In sum, Defendants’ generalized assertions and (mis)characterizations of the McFaddens’ claims fail to demonstrate *237that those state-law claims necessarily depend on questions of federal law so disputed and so substantial that they warrant wresting the state-law complaint from the state court in which it was filed. Further, because Defendants fail to meet their burden as to complete preemption and substantial question jurisdiction, and because they failed to allege diversity jurisdiction based on fraudulent joinder in their notice of removal and the circumstances here do not warrant looking the other way, they should not have been allowed to remove this case to federal court. Accordingly, the district court and this Court should have remanded this matter back to state court — a more than adequate forum in which Defendants would be free to assert their preemption and other defenses. For these reasons, I respectfully dissent.

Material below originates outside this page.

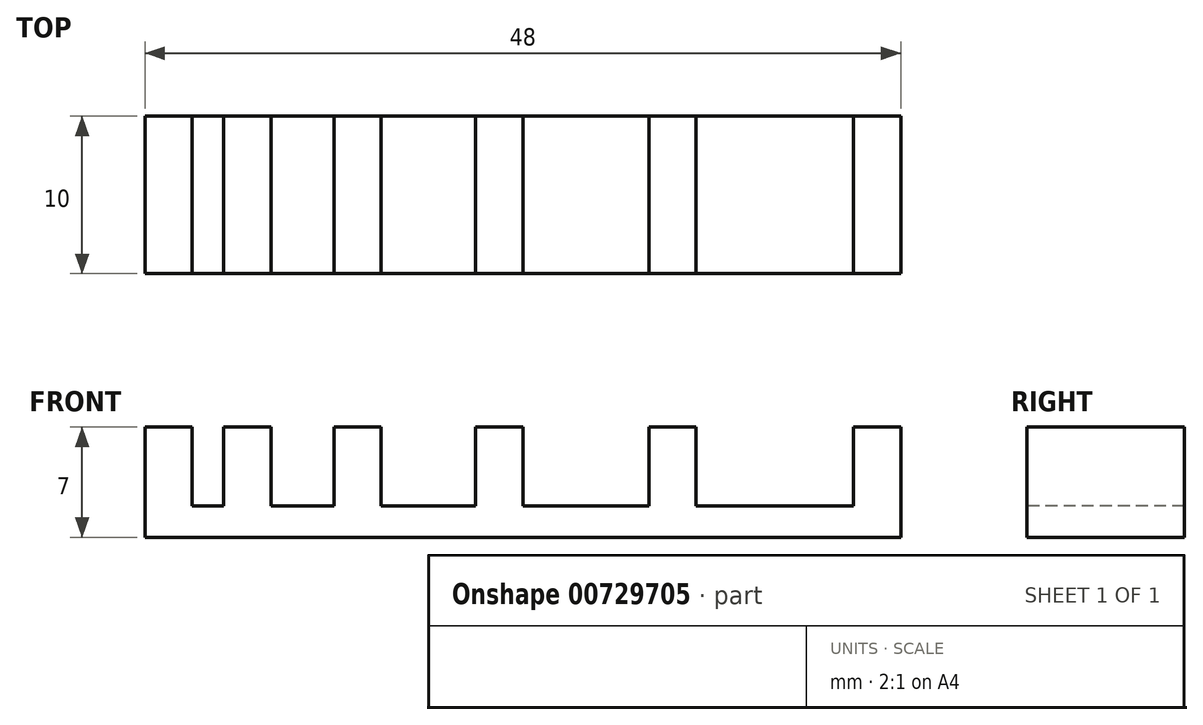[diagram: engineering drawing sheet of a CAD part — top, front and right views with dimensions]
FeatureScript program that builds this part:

. Neither Fannie Mae nor White joined the notice of removal or filed its own removal papers. Flagstar Bank’s notice of removal simply alleges, “upon information and belief, [that] both ... consent to the removal of this action.”
. The federal question basis set forth in the notice of removal presents a thorny issue. By reaching beyond Defendants' preserved basis for removal to get to diversity jurisdiction, this Court avoids the first-impression issue of whether HOLA completely preempts state law such that it coverts exclusively state-law claims into a federal complaint.